=== How to complete this task ===
Restate the listing below word for word, omitting any images.

=== Dataset ===
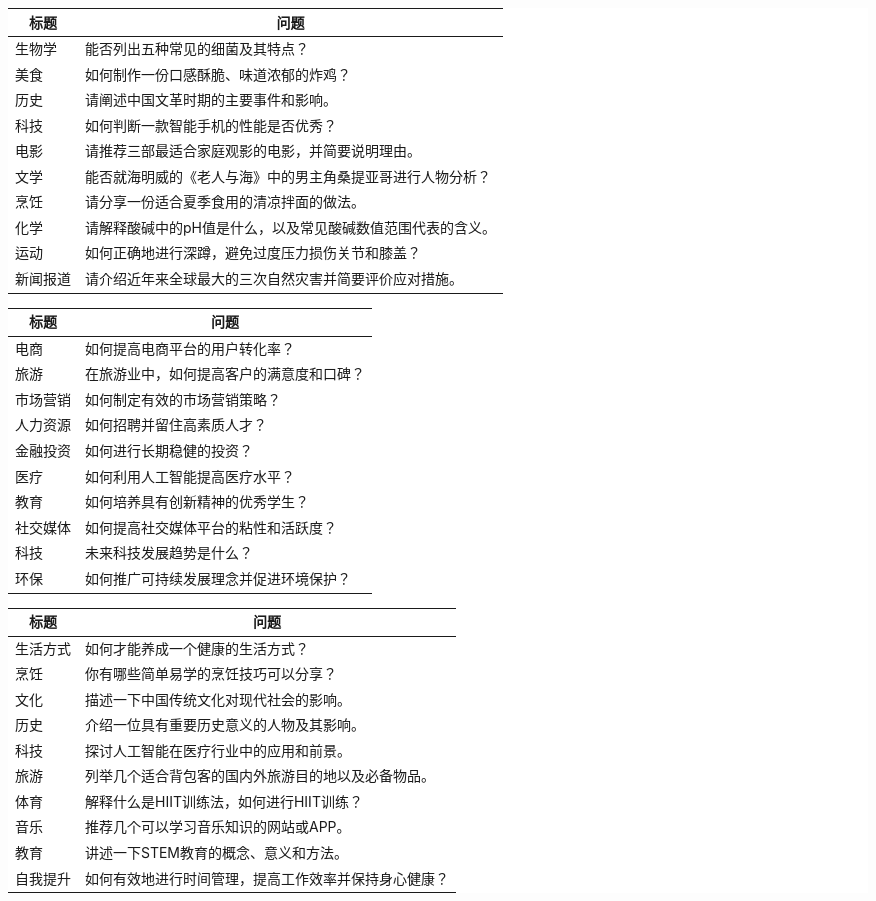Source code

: | 标题 | 问题 |
| --- | --- |
| 生物学 | 能否列出五种常见的细菌及其特点？ |
| 美食 | 如何制作一份口感酥脆、味道浓郁的炸鸡？ |
| 历史 | 请阐述中国文革时期的主要事件和影响。 |
| 科技 | 如何判断一款智能手机的性能是否优秀？ |
| 电影 | 请推荐三部最适合家庭观影的电影，并简要说明理由。 |
| 文学 | 能否就海明威的《老人与海》中的男主角桑提亚哥进行人物分析？ |
| 烹饪 | 请分享一份适合夏季食用的清凉拌面的做法。 |
| 化学 | 请解释酸碱中的pH值是什么，以及常见酸碱数值范围代表的含义。 |
| 运动 | 如何正确地进行深蹲，避免过度压力损伤关节和膝盖？ |
| 新闻报道 | 请介绍近年来全球最大的三次自然灾害并简要评价应对措施。 |

|标题|问题|
|---|---|
|电商|如何提高电商平台的用户转化率？|
|旅游|在旅游业中，如何提高客户的满意度和口碑？|
|市场营销|如何制定有效的市场营销策略？|
|人力资源|如何招聘并留住高素质人才？|
|金融投资|如何进行长期稳健的投资？|
|医疗|如何利用人工智能提高医疗水平？|
|教育|如何培养具有创新精神的优秀学生？|
|社交媒体|如何提高社交媒体平台的粘性和活跃度？|
|科技|未来科技发展趋势是什么？|
|环保|如何推广可持续发展理念并促进环境保护？|

|标题|问题|
|---|---|
|生活方式|如何才能养成一个健康的生活方式？|
|烹饪|你有哪些简单易学的烹饪技巧可以分享？|
|文化|描述一下中国传统文化对现代社会的影响。|
|历史|介绍一位具有重要历史意义的人物及其影响。|
|科技|探讨人工智能在医疗行业中的应用和前景。|
|旅游|列举几个适合背包客的国内外旅游目的地以及必备物品。|
|体育|解释什么是HIIT训练法，如何进行HIIT训练？|
|音乐|推荐几个可以学习音乐知识的网站或APP。|
|教育|讲述一下STEM教育的概念、意义和方法。|
|自我提升|如何有效地进行时间管理，提高工作效率并保持身心健康？|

=== Written response ===
Source code

: | 标题 | 问题 |
| --- | --- |
| 生物学 | 能否列出五种常见的细菌及其特点？ |
| 美食 | 如何制作一份口感酥脆、味道浓郁的炸鸡？ |
| 历史 | 请阐述中国文革时期的主要事件和影响。 |
| 科技 | 如何判断一款智能手机的性能是否优秀？ |
| 电影 | 请推荐三部最适合家庭观影的电影，并简要说明理由。 |
| 文学 | 能否就海明威的《老人与海》中的男主角桑提亚哥进行人物分析？ |
| 烹饪 | 请分享一份适合夏季食用的清凉拌面的做法。 |
| 化学 | 请解释酸碱中的pH值是什么，以及常见酸碱数值范围代表的含义。 |
| 运动 | 如何正确地进行深蹲，避免过度压力损伤关节和膝盖？ |
| 新闻报道 | 请介绍近年来全球最大的三次自然灾害并简要评价应对措施。 |

|标题|问题|
|---|---|
|电商|如何提高电商平台的用户转化率？|
|旅游|在旅游业中，如何提高客户的满意度和口碑？|
|市场营销|如何制定有效的市场营销策略？|
|人力资源|如何招聘并留住高素质人才？|
|金融投资|如何进行长期稳健的投资？|
|医疗|如何利用人工智能提高医疗水平？|
|教育|如何培养具有创新精神的优秀学生？|
|社交媒体|如何提高社交媒体平台的粘性和活跃度？|
|科技|未来科技发展趋势是什么？|
|环保|如何推广可持续发展理念并促进环境保护？|

|标题|问题|
|---|---|
|生活方式|如何才能养成一个健康的生活方式？|
|烹饪|你有哪些简单易学的烹饪技巧可以分享？|
|文化|描述一下中国传统文化对现代社会的影响。|
|历史|介绍一位具有重要历史意义的人物及其影响。|
|科技|探讨人工智能在医疗行业中的应用和前景。|
|旅游|列举几个适合背包客的国内外旅游目的地以及必备物品。|
|体育|解释什么是HIIT训练法，如何进行HIIT训练？|
|音乐|推荐几个可以学习音乐知识的网站或APP。|
|教育|讲述一下STEM教育的概念、意义和方法。|
|自我提升|如何有效地进行时间管理，提高工作效率并保持身心健康？|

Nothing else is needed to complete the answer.